**Excerpted data**:

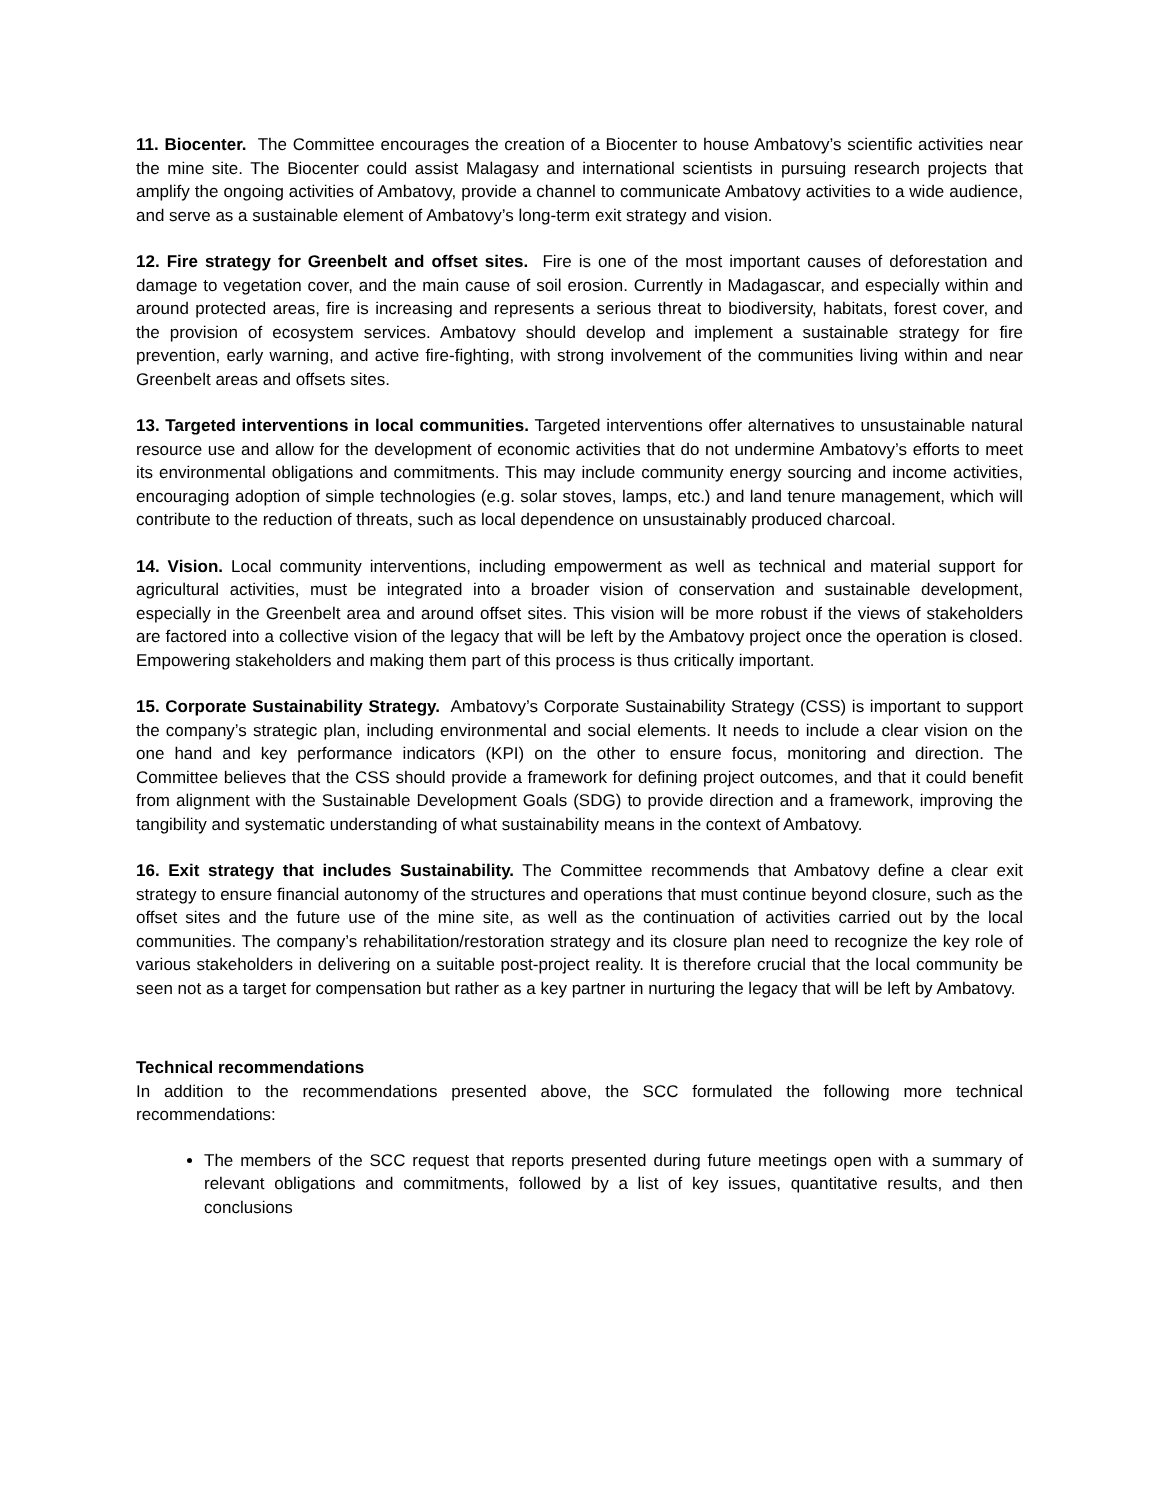11. Biocenter. The Committee encourages the creation of a Biocenter to house Ambatovy’s scientific activities near the mine site. The Biocenter could assist Malagasy and international scientists in pursuing research projects that amplify the ongoing activities of Ambatovy, provide a channel to communicate Ambatovy activities to a wide audience, and serve as a sustainable element of Ambatovy’s long-term exit strategy and vision.
12. Fire strategy for Greenbelt and offset sites. Fire is one of the most important causes of deforestation and damage to vegetation cover, and the main cause of soil erosion. Currently in Madagascar, and especially within and around protected areas, fire is increasing and represents a serious threat to biodiversity, habitats, forest cover, and the provision of ecosystem services. Ambatovy should develop and implement a sustainable strategy for fire prevention, early warning, and active fire-fighting, with strong involvement of the communities living within and near Greenbelt areas and offsets sites.
13. Targeted interventions in local communities. Targeted interventions offer alternatives to unsustainable natural resource use and allow for the development of economic activities that do not undermine Ambatovy’s efforts to meet its environmental obligations and commitments. This may include community energy sourcing and income activities, encouraging adoption of simple technologies (e.g. solar stoves, lamps, etc.) and land tenure management, which will contribute to the reduction of threats, such as local dependence on unsustainably produced charcoal.
14. Vision. Local community interventions, including empowerment as well as technical and material support for agricultural activities, must be integrated into a broader vision of conservation and sustainable development, especially in the Greenbelt area and around offset sites. This vision will be more robust if the views of stakeholders are factored into a collective vision of the legacy that will be left by the Ambatovy project once the operation is closed. Empowering stakeholders and making them part of this process is thus critically important.
15. Corporate Sustainability Strategy. Ambatovy’s Corporate Sustainability Strategy (CSS) is important to support the company’s strategic plan, including environmental and social elements. It needs to include a clear vision on the one hand and key performance indicators (KPI) on the other to ensure focus, monitoring and direction. The Committee believes that the CSS should provide a framework for defining project outcomes, and that it could benefit from alignment with the Sustainable Development Goals (SDG) to provide direction and a framework, improving the tangibility and systematic understanding of what sustainability means in the context of Ambatovy.
16. Exit strategy that includes Sustainability. The Committee recommends that Ambatovy define a clear exit strategy to ensure financial autonomy of the structures and operations that must continue beyond closure, such as the offset sites and the future use of the mine site, as well as the continuation of activities carried out by the local communities. The company’s rehabilitation/restoration strategy and its closure plan need to recognize the key role of various stakeholders in delivering on a suitable post-project reality. It is therefore crucial that the local community be seen not as a target for compensation but rather as a key partner in nurturing the legacy that will be left by Ambatovy.
Technical recommendations
In addition to the recommendations presented above, the SCC formulated the following more technical recommendations:
The members of the SCC request that reports presented during future meetings open with a summary of relevant obligations and commitments, followed by a list of key issues, quantitative results, and then conclusions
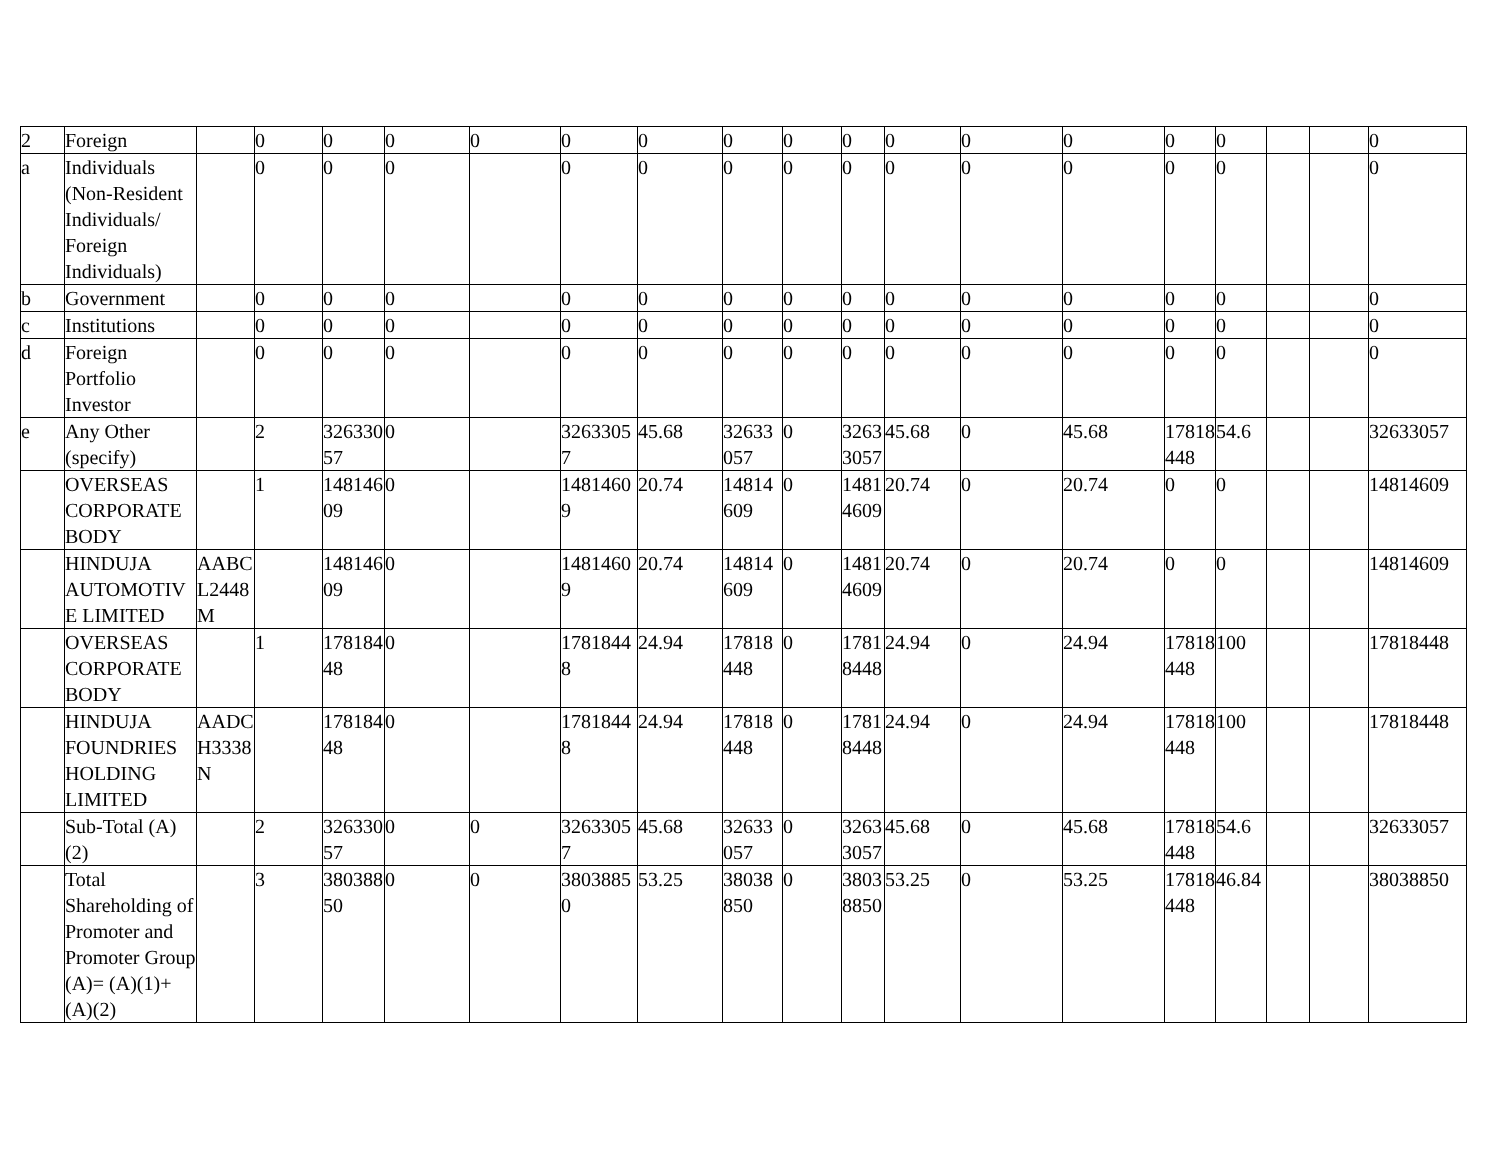| 2 | Foreign | | 0 | 0 | 0 | 0 | 0 | 0 | 0 | 0 | 0 | 0 | 0 | 0 | 0 | 0 | | | 0 |
| a | Individuals (Non-Resident Individuals/ Foreign Individuals) | | 0 | 0 | 0 | | 0 | 0 | 0 | 0 | 0 | 0 | 0 | 0 | 0 | 0 | | | 0 |
| b | Government | | 0 | 0 | 0 | | 0 | 0 | 0 | 0 | 0 | 0 | 0 | 0 | 0 | 0 | | | 0 |
| c | Institutions | | 0 | 0 | 0 | | 0 | 0 | 0 | 0 | 0 | 0 | 0 | 0 | 0 | 0 | | | 0 |
| d | Foreign Portfolio Investor | | 0 | 0 | 0 | | 0 | 0 | 0 | 0 | 0 | 0 | 0 | 0 | 0 | 0 | | | 0 |
| e | Any Other (specify) | | 2 | 32633057 | 0 | | 32633057 | 45.68 | 32633057 | 0 | 32633057 | 45.68 | 0 | 45.68 | 17818448 | 54.6 | | | 32633057 |
| | OVERSEAS CORPORATE BODY | | 1 | 14814609 | 0 | | 14814609 | 20.74 | 14814609 | 0 | 14814609 | 20.74 | 0 | 20.74 | 0 | 0 | | | 14814609 |
| | HINDUJA AUTOMOTIVE LIMITED | AABCL2448M | | 14814609 | 0 | | 14814609 | 20.74 | 14814609 | 0 | 14814609 | 20.74 | 0 | 20.74 | 0 | 0 | | | 14814609 |
| | OVERSEAS CORPORATE BODY | | 1 | 17818448 | 0 | | 17818448 | 24.94 | 17818448 | 0 | 17818448 | 24.94 | 0 | 24.94 | 17818448 | 100 | | | 17818448 |
| | HINDUJA FOUNDRIES HOLDING LIMITED | AADCH3338N | | 17818448 | 0 | | 17818448 | 24.94 | 17818448 | 0 | 17818448 | 24.94 | 0 | 24.94 | 17818448 | 100 | | | 17818448 |
| | Sub-Total (A)(2) | | 2 | 32633057 | 0 | 0 | 32633057 | 45.68 | 32633057 | 0 | 32633057 | 45.68 | 0 | 45.68 | 17818448 | 54.6 | | | 32633057 |
| | Total Shareholding of Promoter and Promoter Group (A)= (A)(1)+(A)(2) | | 3 | 38038850 | 0 | 0 | 38038850 | 53.25 | 38038850 | 0 | 38038850 | 53.25 | 0 | 53.25 | 17818448 | 46.84 | | | 38038850 |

**About this exercise**:
Output the line containing "a | Individuals" and every line after it through the final line of the records above, exactly as written and nothing else.

**Response for this exercise**:
| a | Individuals (Non-Resident Individuals/ Foreign Individuals) | | 0 | 0 | 0 | | 0 | 0 | 0 | 0 | 0 | 0 | 0 | 0 | 0 | 0 | | | 0 |
| b | Government | | 0 | 0 | 0 | | 0 | 0 | 0 | 0 | 0 | 0 | 0 | 0 | 0 | 0 | | | 0 |
| c | Institutions | | 0 | 0 | 0 | | 0 | 0 | 0 | 0 | 0 | 0 | 0 | 0 | 0 | 0 | | | 0 |
| d | Foreign Portfolio Investor | | 0 | 0 | 0 | | 0 | 0 | 0 | 0 | 0 | 0 | 0 | 0 | 0 | 0 | | | 0 |
| e | Any Other (specify) | | 2 | 32633057 | 0 | | 32633057 | 45.68 | 32633057 | 0 | 32633057 | 45.68 | 0 | 45.68 | 17818448 | 54.6 | | | 32633057 |
| | OVERSEAS CORPORATE BODY | | 1 | 14814609 | 0 | | 14814609 | 20.74 | 14814609 | 0 | 14814609 | 20.74 | 0 | 20.74 | 0 | 0 | | | 14814609 |
| | HINDUJA AUTOMOTIVE LIMITED | AABCL2448M | | 14814609 | 0 | | 14814609 | 20.74 | 14814609 | 0 | 14814609 | 20.74 | 0 | 20.74 | 0 | 0 | | | 14814609 |
| | OVERSEAS CORPORATE BODY | | 1 | 17818448 | 0 | | 17818448 | 24.94 | 17818448 | 0 | 17818448 | 24.94 | 0 | 24.94 | 17818448 | 100 | | | 17818448 |
| | HINDUJA FOUNDRIES HOLDING LIMITED | AADCH3338N | | 17818448 | 0 | | 17818448 | 24.94 | 17818448 | 0 | 17818448 | 24.94 | 0 | 24.94 | 17818448 | 100 | | | 17818448 |
| | Sub-Total (A)(2) | | 2 | 32633057 | 0 | 0 | 32633057 | 45.68 | 32633057 | 0 | 32633057 | 45.68 | 0 | 45.68 | 17818448 | 54.6 | | | 32633057 |
| | Total Shareholding of Promoter and Promoter Group (A)= (A)(1)+(A)(2) | | 3 | 38038850 | 0 | 0 | 38038850 | 53.25 | 38038850 | 0 | 38038850 | 53.25 | 0 | 53.25 | 17818448 | 46.84 | | | 38038850 |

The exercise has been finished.